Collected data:
══════════════════════════════
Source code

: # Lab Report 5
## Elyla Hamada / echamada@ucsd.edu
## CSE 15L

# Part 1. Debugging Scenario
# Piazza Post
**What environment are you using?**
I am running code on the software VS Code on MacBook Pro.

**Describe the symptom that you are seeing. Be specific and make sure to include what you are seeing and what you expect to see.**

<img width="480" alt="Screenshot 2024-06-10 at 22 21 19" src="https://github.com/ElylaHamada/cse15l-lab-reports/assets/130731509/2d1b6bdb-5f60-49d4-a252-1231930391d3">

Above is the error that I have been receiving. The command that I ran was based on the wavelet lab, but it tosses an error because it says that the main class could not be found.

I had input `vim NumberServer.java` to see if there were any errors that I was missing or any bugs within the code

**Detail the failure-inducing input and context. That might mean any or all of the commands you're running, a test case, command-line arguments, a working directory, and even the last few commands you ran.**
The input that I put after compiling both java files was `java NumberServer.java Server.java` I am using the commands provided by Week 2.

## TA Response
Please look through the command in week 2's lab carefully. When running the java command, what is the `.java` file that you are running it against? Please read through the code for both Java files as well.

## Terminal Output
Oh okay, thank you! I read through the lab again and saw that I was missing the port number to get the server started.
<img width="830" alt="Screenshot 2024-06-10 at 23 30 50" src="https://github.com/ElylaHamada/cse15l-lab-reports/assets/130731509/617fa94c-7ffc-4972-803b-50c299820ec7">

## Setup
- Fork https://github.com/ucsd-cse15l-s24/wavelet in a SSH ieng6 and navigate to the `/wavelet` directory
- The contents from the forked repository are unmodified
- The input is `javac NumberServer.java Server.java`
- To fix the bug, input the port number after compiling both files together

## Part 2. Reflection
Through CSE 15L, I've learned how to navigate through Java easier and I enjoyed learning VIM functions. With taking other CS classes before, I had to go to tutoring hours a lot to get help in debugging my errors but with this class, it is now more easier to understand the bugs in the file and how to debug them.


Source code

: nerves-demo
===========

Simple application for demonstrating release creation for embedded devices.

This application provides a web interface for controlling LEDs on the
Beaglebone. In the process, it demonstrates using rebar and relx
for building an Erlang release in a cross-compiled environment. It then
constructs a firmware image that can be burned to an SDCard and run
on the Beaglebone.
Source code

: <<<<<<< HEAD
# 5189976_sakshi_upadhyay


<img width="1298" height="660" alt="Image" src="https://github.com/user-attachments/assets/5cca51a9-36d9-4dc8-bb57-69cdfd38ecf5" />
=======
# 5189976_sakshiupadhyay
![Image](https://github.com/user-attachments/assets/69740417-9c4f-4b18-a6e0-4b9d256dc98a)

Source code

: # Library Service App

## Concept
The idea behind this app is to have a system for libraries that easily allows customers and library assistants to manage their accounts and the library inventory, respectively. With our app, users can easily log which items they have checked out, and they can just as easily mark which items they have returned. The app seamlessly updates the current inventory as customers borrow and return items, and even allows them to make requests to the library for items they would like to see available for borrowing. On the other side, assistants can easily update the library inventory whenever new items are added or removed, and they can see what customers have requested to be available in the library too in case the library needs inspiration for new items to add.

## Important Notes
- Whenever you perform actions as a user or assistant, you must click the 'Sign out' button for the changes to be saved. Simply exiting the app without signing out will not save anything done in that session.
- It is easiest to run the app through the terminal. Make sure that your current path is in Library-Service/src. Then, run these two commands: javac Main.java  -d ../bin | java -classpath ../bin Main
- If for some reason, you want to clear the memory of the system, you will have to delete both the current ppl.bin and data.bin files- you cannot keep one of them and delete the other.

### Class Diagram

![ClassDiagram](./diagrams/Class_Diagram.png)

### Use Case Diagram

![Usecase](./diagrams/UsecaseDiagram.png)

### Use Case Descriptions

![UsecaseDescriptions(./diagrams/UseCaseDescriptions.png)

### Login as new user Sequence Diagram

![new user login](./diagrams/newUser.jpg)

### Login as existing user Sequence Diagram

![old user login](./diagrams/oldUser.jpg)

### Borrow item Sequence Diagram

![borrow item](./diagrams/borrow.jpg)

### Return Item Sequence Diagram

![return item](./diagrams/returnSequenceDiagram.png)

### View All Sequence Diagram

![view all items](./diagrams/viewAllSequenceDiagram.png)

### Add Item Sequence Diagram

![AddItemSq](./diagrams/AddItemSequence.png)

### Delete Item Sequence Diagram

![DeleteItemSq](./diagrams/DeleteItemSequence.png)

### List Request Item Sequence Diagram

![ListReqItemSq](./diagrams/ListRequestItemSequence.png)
══════════════════════════════
• WHAT IS NEEDED
List the lines of the records where "sure" occurs.

• RESULT
**Describe the symptom that you are seeing. Be specific and make sure to include what you are seeing and what you expect to see.**
- It is easiest to run the app through the terminal. Make sure that your current path is in Library-Service/src. Then, run these two commands: javac Main.java  -d ../bin | java -classpath ../bin Main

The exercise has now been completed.